大和の国のこころ、万葉のこころ

不肖私がこよなく愛する『万葉集』の鑑賞blogです。

青海原風波靡き・・・巻第20-4514

訓読 >>>

青海原(あをうなはら)風波(かぜなみ)靡(なび)き行くさ来(く)さ障(つつ)むことなく船は速けむ

 

要旨 >>>

青々とした海原は、風も波も穏やかで、行きも帰りもつつがなく船は速く進むでしょう。

 

鑑賞 >>>

 大伴家持の歌。題詞に「(天平宝字2年)二月の十日に、内相が宅にして渤海大使(ぼっかいたいし)小野田守朝臣(をののたもりのあそみ)等を餞する宴の歌」とある1首です。「内相」は、紫微中台(しびちゅうだい:皇后宮職を改称した行政機関)の長官・藤原仲麻呂のこと。「渤海大使」は、渤海に派遣される大使で、渤海は7~10世紀初頭まで中国東北部朝鮮半島北部の、ロシアの沿海地方にかけて存在した国。渤海への旅は越前から出航するのが普通でした。 「小野田守朝臣」は、太宰少弐、遣新羅大使などを歴任した人。「風波靡き」は、風も波も穏やかで。「行くさ来さ」の「さ」は、~する時の意の接尾語で、行く時も帰りの時も。「障むことなく」は、つつがなく、障害がなく。言霊信仰から祝詞の言葉を用いて送ろうとした歌ですが、左注には「未だ詠まず」とあり、宴席では披露しなかったと見えます。

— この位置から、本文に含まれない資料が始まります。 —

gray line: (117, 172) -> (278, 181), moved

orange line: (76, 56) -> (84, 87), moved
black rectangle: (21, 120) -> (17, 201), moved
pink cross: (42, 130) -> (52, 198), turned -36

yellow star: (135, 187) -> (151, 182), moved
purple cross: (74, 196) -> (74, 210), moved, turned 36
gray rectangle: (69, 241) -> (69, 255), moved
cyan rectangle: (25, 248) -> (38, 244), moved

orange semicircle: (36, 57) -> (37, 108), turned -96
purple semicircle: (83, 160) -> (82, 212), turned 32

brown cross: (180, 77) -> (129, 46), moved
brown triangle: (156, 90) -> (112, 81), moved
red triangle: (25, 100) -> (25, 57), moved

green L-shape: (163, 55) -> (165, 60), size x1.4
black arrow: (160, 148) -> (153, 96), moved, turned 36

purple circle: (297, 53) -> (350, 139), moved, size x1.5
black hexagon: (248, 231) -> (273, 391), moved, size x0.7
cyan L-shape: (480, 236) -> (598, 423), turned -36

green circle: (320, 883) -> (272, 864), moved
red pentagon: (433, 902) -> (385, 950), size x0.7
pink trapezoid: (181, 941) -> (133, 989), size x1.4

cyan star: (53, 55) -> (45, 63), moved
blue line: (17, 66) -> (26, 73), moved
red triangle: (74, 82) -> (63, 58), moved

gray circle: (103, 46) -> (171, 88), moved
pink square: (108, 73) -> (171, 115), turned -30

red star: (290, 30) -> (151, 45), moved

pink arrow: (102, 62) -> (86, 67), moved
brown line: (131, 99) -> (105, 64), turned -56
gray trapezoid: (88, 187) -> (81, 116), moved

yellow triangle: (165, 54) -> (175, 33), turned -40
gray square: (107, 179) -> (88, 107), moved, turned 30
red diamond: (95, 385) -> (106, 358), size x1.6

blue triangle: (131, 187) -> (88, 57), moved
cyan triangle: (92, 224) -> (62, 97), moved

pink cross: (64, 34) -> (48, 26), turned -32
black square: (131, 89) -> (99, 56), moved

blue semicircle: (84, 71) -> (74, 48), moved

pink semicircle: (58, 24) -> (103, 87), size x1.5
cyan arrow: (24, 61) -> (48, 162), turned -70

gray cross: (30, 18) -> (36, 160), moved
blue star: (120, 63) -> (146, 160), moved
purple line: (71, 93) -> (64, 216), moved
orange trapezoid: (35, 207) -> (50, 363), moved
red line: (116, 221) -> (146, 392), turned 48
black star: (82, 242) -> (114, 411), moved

 仲麻呂は、渤海に対して関心を示し、政治経済文化などさまざまな面で相互交流を盛んにし、かたがた国際情勢についての情報を得ようとしていたとされます。渤海も、唐とその属国である新羅との間に挟まれているという地理的条件のせいもあって、日本に対して連繋を求め、これに答えて貿易を中心に交流を深めました。神亀4年(727年)以降、奈良時代を通じて11回渤海国使が来朝し、日本もたびたび遣渤海使を送っています。

 

 

家持歌の採録

 『万葉集』において家持が歌を詠んだ期間は、天平5年(733年)に始まり、天平宝字3年(759年)に終わり、家持が16歳から42歳までの年代に相当します。その間の作歌数は、長歌46首、短歌432首、旋頭歌1首の合計479首に及んでいます。

 中でも、家持が越中在任中の作歌は約220首で、さらに天平勝宝元年~2年に半数以上の130首に集中し、彼の作歌活動の頂点に達しています。家持が越中国守としての政務に慣れ、妻の坂上大嬢を任地に迎えた時期に重なっています。

 家持の歌日記的な性格をもつとされる巻第17~20については、巻第17に天平2年(730年)11月に父の旅人が大納言に任命され上京する時の関係者の歌に始まり同年20年春まで、巻第18に天平20年3月から天平勝宝2年2月まで、巻第19に同2年3月から同5年2月まで、巻第20に同5年8月から天平宝字3年正月までの歌が載せられています。いずれの巻も編年方式によって配列されています。